NATO, which includes Arctic states Canada, Denmark, Iceland, and Norway, along with the United States, has also made the Arctic a greater priority as a response to the strengthened Russian military presence in the far north. The next major joint military exercise the Organisation has planned, Cold Response 2022 [in Norwegian], is scheduled to begin in March of this year including in the Arctic regions around the city of Bodø and in Porsangmoen, Finnmark.
The events of the past few days have also reintroduced the conundrum of whether, in response to Russian aggression, Arctic states Finland and Sweden would join NATO. Both governments had been drawing close to the Organisation as Russia began to accelerate its military enhancement in the North Atlantic, and during a press briefing in the wake of the Ukraine invasion NATO Secretary-General Jens Stoltenberg reaffirmed the close partnership the alliance has developed with Helsinki and Stockholm.
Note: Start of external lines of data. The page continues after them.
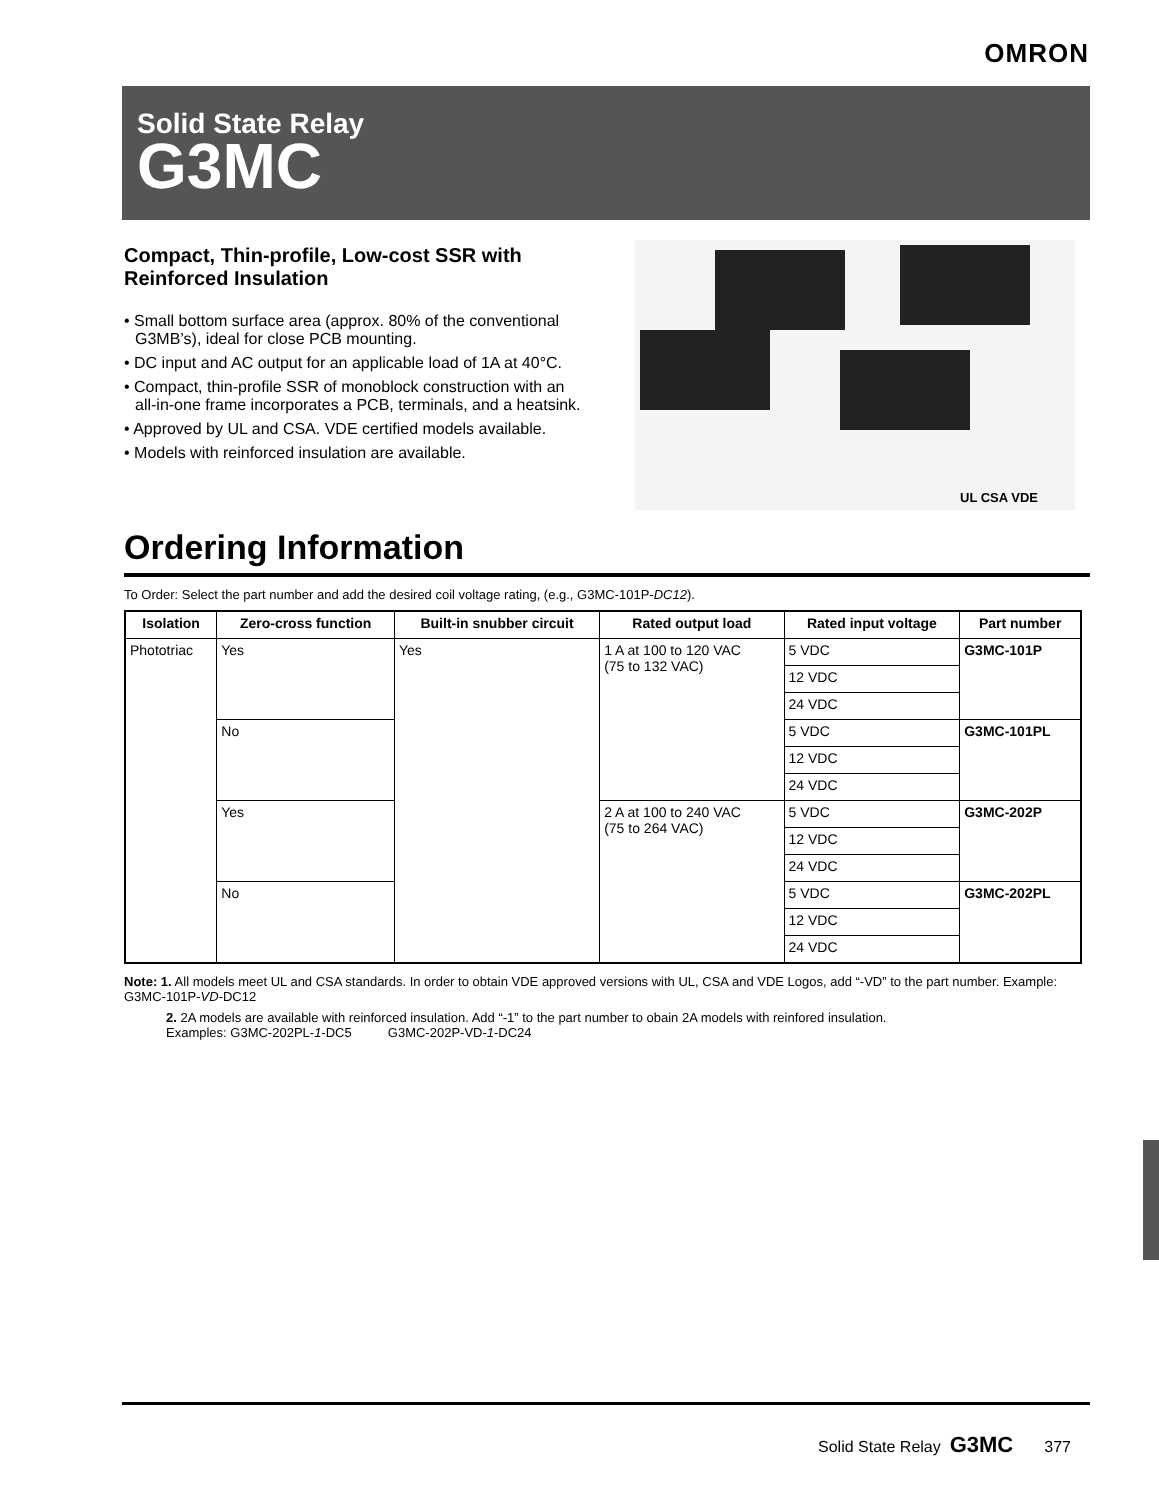OMRON
Solid State Relay
G3MC
Compact, Thin-profile, Low-cost SSR with Reinforced Insulation
• Small bottom surface area (approx. 80% of the conventional G3MB’s), ideal for close PCB mounting.
• DC input and AC output for an applicable load of 1A at 40°C.
• Compact, thin-profile SSR of monoblock construction with an all-in-one frame incorporates a PCB, terminals, and a heatsink.
• Approved by UL and CSA. VDE certified models available.
• Models with reinforced insulation are available.
UL CSA VDE
Ordering Information
To Order: Select the part number and add the desired coil voltage rating, (e.g., G3MC-101P-DC12).
| Isolation | Zero-cross function | Built-in snubber circuit | Rated output load | Rated input voltage | Part number |
| --- | --- | --- | --- | --- | --- |
| Phototriac | Yes | Yes | 1 A at 100 to 120 VAC (75 to 132 VAC) | 5 VDC | G3MC-101P |
| | | | | 12 VDC | |
| | | | | 24 VDC | |
| | No | | | 5 VDC | G3MC-101PL |
| | | | | 12 VDC | |
| | | | | 24 VDC | |
| | Yes | | 2 A at 100 to 240 VAC (75 to 264 VAC) | 5 VDC | G3MC-202P |
| | | | | 12 VDC | |
| | | | | 24 VDC | |
| | No | | | 5 VDC | G3MC-202PL |
| | | | | 12 VDC | |
| | | | | 24 VDC | |
Note: 1. All models meet UL and CSA standards. In order to obtain VDE approved versions with UL, CSA and VDE Logos, add “-VD” to the part number. Example: G3MC-101P-VD-DC12
2. 2A models are available with reinforced insulation. Add “-1” to the part number to obain 2A models with reinfored insulation.
Examples: G3MC-202PL-1-DC5 G3MC-202P-VD-1-DC24
Solid State Relay G3MC 377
The prospect of two new members of NATO has clearly unsettled Moscow, as shortly after the invasion a statement by Russian Foreign Ministry spokesperson Maria Zakharova included a warning that membership of the two Arctic states would invite ‘serious military-political repercussions’. However, the Russian admonition was quickly dismissed by the Finnish and Sweden governments, who both stressed that they would not be pushed from outside into altering their closer relations with the alliance.
It is an open question as to what degree the Arctic, as well as the Baltic region which includes Arctic-adjacent NATO members Estonia, Latvia and Lithuania, will be affected as the Ukraine crisis continues to unfold. It is likely there will be significant aftereffects in the north as a result of this invasion, especially if this conflict is protracted. Traditional patterns of cooperation may be indefinitely disrupted, and it can no longer be assured that the high north will be insulated from great power politics and fragmenting diplomacy in Europe, as Ukraine’s future is now very much in the balance.